Bukan sekadar lubang galian berisi air, sumur yang diyakini telah berusia ratusan tahun ini, menjadi simbol kerukunan dan saksi bisu sejarah “babat alas” wilayah tersebut.
Hingga hari ini, sumur tersebut masih aktif digunakan warga untuk berbagai kebutuhan sehari-hari maupun ritual adat.
Bagi masyarakat setempat, keberadaan sumur ini lebih dari sekadar sumber mata air, melainkan jantung budaya yang menyatukan warga dalam ikatan kekeluargaan yang erat.
Sumur tua ini memiliki kedudukan istimewa dalam kalender tradisi warga Dusun Jambu.
Setiap kali mendekati prosesi Sedekah Bumi, area di sekitar sumur akan dipadati warga.
Tempat ini menjadi lokasi utama untuk menggelar syukuran atau selamatan.
Warga meyakini bahwa dengan menghormati sumber kehidupan di lokasi tersebut, menjadi bentuk rasa syukur kepada Tuhan Yang Maha Esa atas melimpahnya hasil bumi.
Ritual tahlil dan doa bersama di sekitar sumur menjadi pemandangan rutin, menciptakan harmoni antara nilai spiritual dan pelestarian sejarah.
Sejarah sumur ini tak lepas dari sosok misterius yang dikenal masarakat dengan nama julukan Mbah Kodok.
Menurut penuturan tokoh agama setempat, Ustaz Maskuri, pengasuh Majelis Asmaul Husna, area di sekitar punden (tempat keramat) tersebut merupakan salah satu titik awal perkembangan Dusun Jambu.
”Mbah Kodok diyakini warga secara turun-temurun merupakan salah satu cikal bakal atau tokoh yang membuka jalan (babat hutan) di Dusun Jambu,” ujar Ustadz Maskuri, Jumat (30/1/2026).

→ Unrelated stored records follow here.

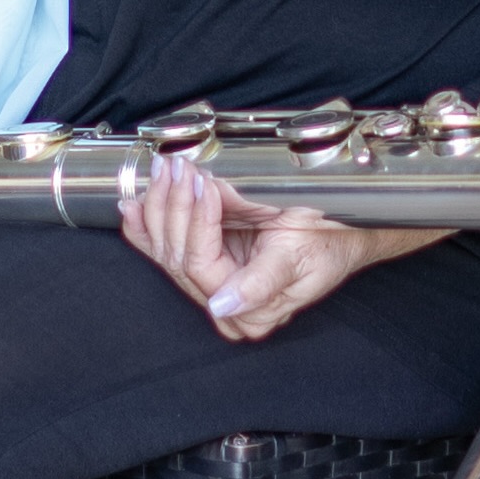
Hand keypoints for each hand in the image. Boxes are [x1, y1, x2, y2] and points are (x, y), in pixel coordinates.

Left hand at [120, 147, 443, 345]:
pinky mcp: (206, 262)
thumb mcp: (300, 256)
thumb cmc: (330, 240)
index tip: (203, 183)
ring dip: (159, 206)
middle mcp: (224, 305)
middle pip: (177, 256)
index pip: (201, 265)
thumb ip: (259, 283)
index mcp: (250, 311)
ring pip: (165, 249)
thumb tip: (223, 306)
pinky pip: (165, 247)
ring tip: (163, 170)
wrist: (346, 230)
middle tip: (179, 167)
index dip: (196, 222)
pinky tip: (133, 205)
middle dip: (174, 206)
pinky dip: (146, 225)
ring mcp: (211, 284)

Meski sejarah detail mengenai asal-usul asli tokoh tersebut mulai lamat-lamat ditelan zaman, Ustaz Maskuri menekankan bahwa substansi dari penghormatan ini bukanlah pada pemujaan sosoknya, melainkan pada nilai persatuan yang dihasilkan.
Bagi Ustaz Maskuri, keberadaan punden dan sumur tua ini adalah media sosial yang efektif untuk mempererat silaturahmi antar warga.
Aktivitas mengirim doa kepada leluhur dianggap sebagai pengingat akan jasa mereka yang telah susah payah membuka lahan untuk ditinggali anak cucu.
”Yang terpenting, sebenarnya bukan siapa beliau atau asal dari mana secara spesifik, tapi bagaimana adanya pepunden di desa ini, membuat masyarakat dapat menciptakan kerukunan. Seperti halnya diadakan tahlil bersama, mengirim doa ke leluhur yang dulu babat hutan, membuat desa ini ada,” tambahnya.
Kini, Sumur Tua Dusun Jambu di Desa Krikilan menjadi contoh nyata bagaimana kearifan lokal mampu bertahan di era digital.
Selama airnya masih mengalir dan doa-doa masih dipanjatkan, semangat kebersamaan warga Dusun Jambu diyakini akan tetap abadi seperti usia sumur tersebut.